Mantras like “good enough sucks” and “grow or die” sound fanatical to some people, but not to those who work at Gatesman + Dave.
Every one of the company’s eighty employees embrace those ideas; they agree, in writing, to the company mission statement upon accepting a job there. And no one supports the mission more than president, CEO, and founder of the company, John Gatesman. But Gatesman rejects the assumption that his company’s approach to work means all grind, all the time. In fact, at Gatesman + Dave, those who denigrate Gatesman’s approach as a grind demonstrate that they understand neither the company nor the reasons for its growth.
The mantras embody Gatesman’s dynamic application of his own ambition. They shape an identity that catalyzes innovation and allows Gatesman + Dave to punch above its weight in the cutthroat world of advertising. Most importantly, the passion behind “good enough sucks” and “grow or die” is what makes Gatesman + Dave more than a company. Gatesman describes his organization as a team on a mission, one that relishes every opportunity to compete.
Gatesman makes the team-oriented application of passion obvious—immediately and repeatedly. His enthusiasm is so strong that one gets the sense he can’t help himself, but he’s smart enough to see that it has a practical application, too. It acts as a gatekeeper, an initial test that prospective employees must pass before they’re considered for inclusion in the team. “We ask several deliberate questions during the interview process. The way people respond to our questions makes it pretty obvious, pretty quickly, who’s going to thrive here and who’s not,” Gatesman says.
It wouldn’t be inappropriate to think of interviews as tryouts, at least not within the larger context that often shapes Gatesman’s perception of his company. Comparisons to sports teams abound in the language Gatesman uses to describe his people and what they do. This comes as no surprise: many of the company’s employees come from athletic backgrounds, and the company counts the National Hockey League’s Pittsburgh Penguins as a client. Gatesman himself makes a point of giving higher consideration to former athletes when he hires—he knows athletes work hard, compete toward a common mission, and work well with other people.

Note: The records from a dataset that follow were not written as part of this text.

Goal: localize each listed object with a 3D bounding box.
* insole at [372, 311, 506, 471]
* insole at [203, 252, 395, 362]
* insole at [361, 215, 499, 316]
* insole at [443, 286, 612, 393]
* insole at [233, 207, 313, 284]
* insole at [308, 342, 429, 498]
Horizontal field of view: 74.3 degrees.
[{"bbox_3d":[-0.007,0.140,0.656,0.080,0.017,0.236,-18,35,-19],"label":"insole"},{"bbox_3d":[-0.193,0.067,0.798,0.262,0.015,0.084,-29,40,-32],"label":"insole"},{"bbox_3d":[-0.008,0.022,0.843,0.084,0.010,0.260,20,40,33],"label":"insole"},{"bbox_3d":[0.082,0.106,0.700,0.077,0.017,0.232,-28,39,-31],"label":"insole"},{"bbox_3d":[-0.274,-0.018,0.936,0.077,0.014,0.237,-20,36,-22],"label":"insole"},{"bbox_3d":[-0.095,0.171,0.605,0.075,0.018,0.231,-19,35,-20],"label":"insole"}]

The tryouts, and the competition for jobs at the advertising agency, can be grueling. “We ask all our final job candidates to talk with a number of people at the company. We invest the time to put them in front of as many of the people they’ll interact with as possible, from myself and other members of the leadership down to members of the core team they would be working with,” Gatesman says.
More often that not, the voices doing the interviewing respond to the candidate’s potential in unison. “It’s very rare that our employees who do the interviewing come back with split verdicts,” Gatesman says. “The tenets of our culture are very strong, and because of that, it becomes very obvious who shares our beliefs, who will enhance our teams, and who can come in, hit the ground running, and make an impact.”

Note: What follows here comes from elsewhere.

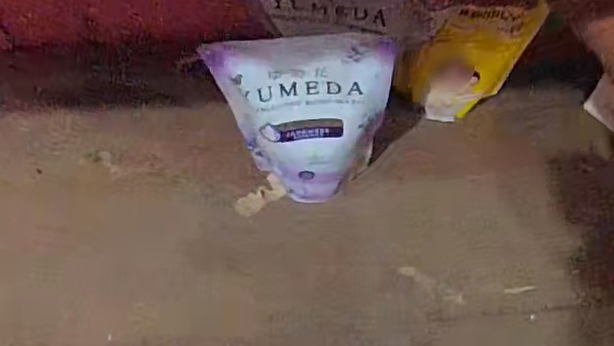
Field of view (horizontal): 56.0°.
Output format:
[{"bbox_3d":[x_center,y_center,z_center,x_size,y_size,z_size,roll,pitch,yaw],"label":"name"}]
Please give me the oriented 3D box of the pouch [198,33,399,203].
[{"bbox_3d":[0.003,-0.034,0.486,0.129,0.192,0.044,-2,58,2],"label":"pouch"}]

Once new employees arrive at work, they find that they are surrounded by people who are even more passionate about the work they’re doing than the hiring process that fuels it. “I want people that I can share a foxhole with, who know what it means to fully commit to a team, because we’re going to go to battle for our clients—we’re going to do everything we can to outwork, outthink, and out-hustle our competition,” Gatesman says. That obsessive, team-oriented approach to the work shapes Gatesman + Dave’s identity almost as much as the actual work itself.

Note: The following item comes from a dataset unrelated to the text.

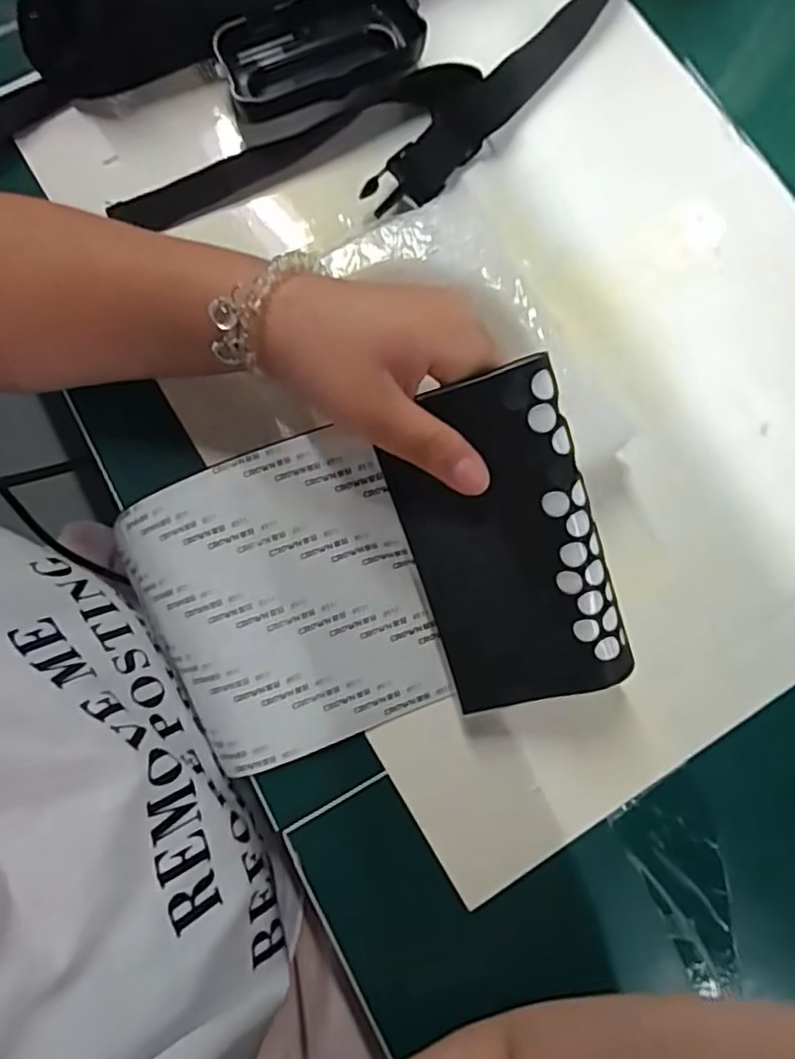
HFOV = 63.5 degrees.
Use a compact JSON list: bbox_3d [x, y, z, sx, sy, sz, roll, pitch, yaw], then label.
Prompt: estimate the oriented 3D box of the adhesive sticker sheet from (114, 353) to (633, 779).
[{"bbox_3d":[-0.022,0.025,0.283,0.213,0.035,0.133,-15,99,16],"label":"adhesive sticker sheet"}]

Almost. The results speak pretty loudly, too. Gatesman + Dave’s obsession with hiring the right humans ties into their trademarked tagline “hacking human behavior.” The company applies that same team-oriented, 360-degree, over, under, around, and through perspective to get to the core of what it is that clients need. Its work is as varied as the clients the company serves, but the results all share one singular quality: Gatesman + Dave’s work unearths what the client does better than its competition, the insight that drives those consumer decisions, and then activates that advantage in the best possible light, be it advertising, public relations, social media, or digital strategy.
If the recruiting process at the core of Gatesman + Dave’s success sounds simple, it is—but it’s not easy. Finding the right people for the Gatesman + Dave team is the first hard step among many that
follow in producing top-flight work. “As a small firm, we’re pushing close to $50 million in marketing spend, which is huge for being only eight years old,” Gatesman says. “That has been all about getting the best talent at our key positions, and then building out beneath with teams that embrace our core values.”